Since the beginning of 2020, over $7 billion of bonds have been issued to restructure CalPERS UAL by approximately 78 different local agencies. About 60 of the issuers have utilized a traditional POB bond structure, with others using a lease or alternative revenue bond structure. 56 of the transactions utilized a public offering sale, with the remainder using a private placement.
The re-emergence of this once dormant market continues to grow in popularity as agencies weigh the benefits of lower interest rates and a more sustainable repayment shape/schedule vs. the risk of CalPERS underperforming on investments, especially in the near term. Relative to other types of municipal bonds, interest rates and credit spreads (a by product of investor demand) have varied widely over the course of the last 18 months, with large swings primarily driven by supply/demand market factors in the taxable pension bond market.
$7 Billion total Par
$676K to $720M size range
$20M Median Size; $90M Average
77% POB Structure
60% Southern CA issuers
- 72% Publicly Offered;
28% Private Placement
Five of NHA’s clients were in the market over the past month, and while overall interest rates are still historically low (3.0-3.3%), there appears to be growing “investor fatigue” and many of the “go-to” investors are showing waning capacity to purchase more POBs.
As shown in the sampling above of recent NHA public offering pension deals, interest rates (blue bars) and credit spreads (orange line) have fluctuated widely. Credit spreads (20-25 year pension bond maturity vs. 30-year TSY) started at around the +225 bps last spring, then hit all time lows this past January (<+95 bps) but have jumped quickly back to the +140/150 bps range in recent months given the reduced demand from investors and the Fed’s tapering of its bond purchases.
Also indicative of reduced demand are dropping investor subscription levels for these recent pricings (teal boxes above). It will be interesting to see if there is another market rally in early 2022 (like in 2021) or if the growing wave of pension bonds continues and becomes even more difficult for the market to absorb.
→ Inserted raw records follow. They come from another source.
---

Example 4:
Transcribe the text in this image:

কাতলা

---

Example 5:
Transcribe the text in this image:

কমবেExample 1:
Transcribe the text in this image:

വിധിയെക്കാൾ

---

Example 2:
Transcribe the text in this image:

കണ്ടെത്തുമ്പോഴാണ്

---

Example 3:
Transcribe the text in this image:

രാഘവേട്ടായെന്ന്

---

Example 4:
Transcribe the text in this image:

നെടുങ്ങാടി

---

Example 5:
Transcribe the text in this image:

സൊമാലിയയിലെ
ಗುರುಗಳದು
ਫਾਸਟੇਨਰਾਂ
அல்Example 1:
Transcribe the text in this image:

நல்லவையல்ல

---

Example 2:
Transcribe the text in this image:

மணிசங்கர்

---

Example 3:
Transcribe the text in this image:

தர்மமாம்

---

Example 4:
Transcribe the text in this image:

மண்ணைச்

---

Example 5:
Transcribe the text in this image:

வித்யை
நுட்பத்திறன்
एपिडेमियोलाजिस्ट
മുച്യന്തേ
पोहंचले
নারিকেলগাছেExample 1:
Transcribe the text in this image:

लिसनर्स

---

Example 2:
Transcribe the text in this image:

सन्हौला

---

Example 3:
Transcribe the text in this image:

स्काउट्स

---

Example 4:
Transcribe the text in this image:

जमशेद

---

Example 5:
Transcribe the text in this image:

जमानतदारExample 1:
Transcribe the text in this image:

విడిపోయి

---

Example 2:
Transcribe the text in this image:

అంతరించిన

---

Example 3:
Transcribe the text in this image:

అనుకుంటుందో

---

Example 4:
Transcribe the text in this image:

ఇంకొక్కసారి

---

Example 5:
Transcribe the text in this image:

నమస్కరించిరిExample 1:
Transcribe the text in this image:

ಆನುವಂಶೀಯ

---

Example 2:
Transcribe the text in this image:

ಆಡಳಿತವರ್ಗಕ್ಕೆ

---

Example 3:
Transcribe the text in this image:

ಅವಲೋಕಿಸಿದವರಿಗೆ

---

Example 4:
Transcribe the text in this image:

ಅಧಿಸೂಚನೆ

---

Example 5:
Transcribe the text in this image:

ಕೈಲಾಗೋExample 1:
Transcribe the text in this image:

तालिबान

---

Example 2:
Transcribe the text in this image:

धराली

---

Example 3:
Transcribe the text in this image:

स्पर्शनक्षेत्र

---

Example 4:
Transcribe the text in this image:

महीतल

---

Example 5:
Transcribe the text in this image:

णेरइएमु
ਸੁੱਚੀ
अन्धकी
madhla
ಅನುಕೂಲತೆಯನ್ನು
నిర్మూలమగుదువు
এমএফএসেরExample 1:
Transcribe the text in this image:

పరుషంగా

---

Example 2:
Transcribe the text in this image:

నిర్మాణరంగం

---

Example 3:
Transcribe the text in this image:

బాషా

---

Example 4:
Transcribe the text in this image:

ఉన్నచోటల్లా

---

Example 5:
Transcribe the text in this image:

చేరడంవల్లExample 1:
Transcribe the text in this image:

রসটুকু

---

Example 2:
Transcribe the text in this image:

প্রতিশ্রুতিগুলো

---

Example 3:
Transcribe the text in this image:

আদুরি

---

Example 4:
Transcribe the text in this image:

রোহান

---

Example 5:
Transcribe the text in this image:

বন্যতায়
Pension Bonds – Restructuring Flexibility, Future Resiliency, Budgetary Predictability and Cash Flows Savings Remain Core Objectives
Common Objectives of UAL Restructurings: The ability to re-shape payments in a way that is tailored to individual budgetary goals, constraints, and risk tolerance remains a core benefit. There is no one “one size fits all” approach, as demonstrated in the charts below. The five NHA clients that closed their UAL restructurings in October and November of 2021 all took a different approach when it comes to repayment shape, term (final maturity), % of UAL funded, prepayment flexibility, as well as whether new money was also raised for capital projects. NHA typically recommends a “stress testing” process to quantify the risk of CalPERS investment underperformance and/or future assumption changes.
We encourage all readers to review the results of the CalPERS Asset Liability Management study announcing that the new discount rate will be 6.80%. Combined with significant benefits of the 21.3% returns in FY 2021, nearly all agencies will see a significant reduction in their UAL, with a less “spiking” and shorter UAL repayment shape. All of these impacts should be accounted for when evaluating a potential UAL restructuring strategy.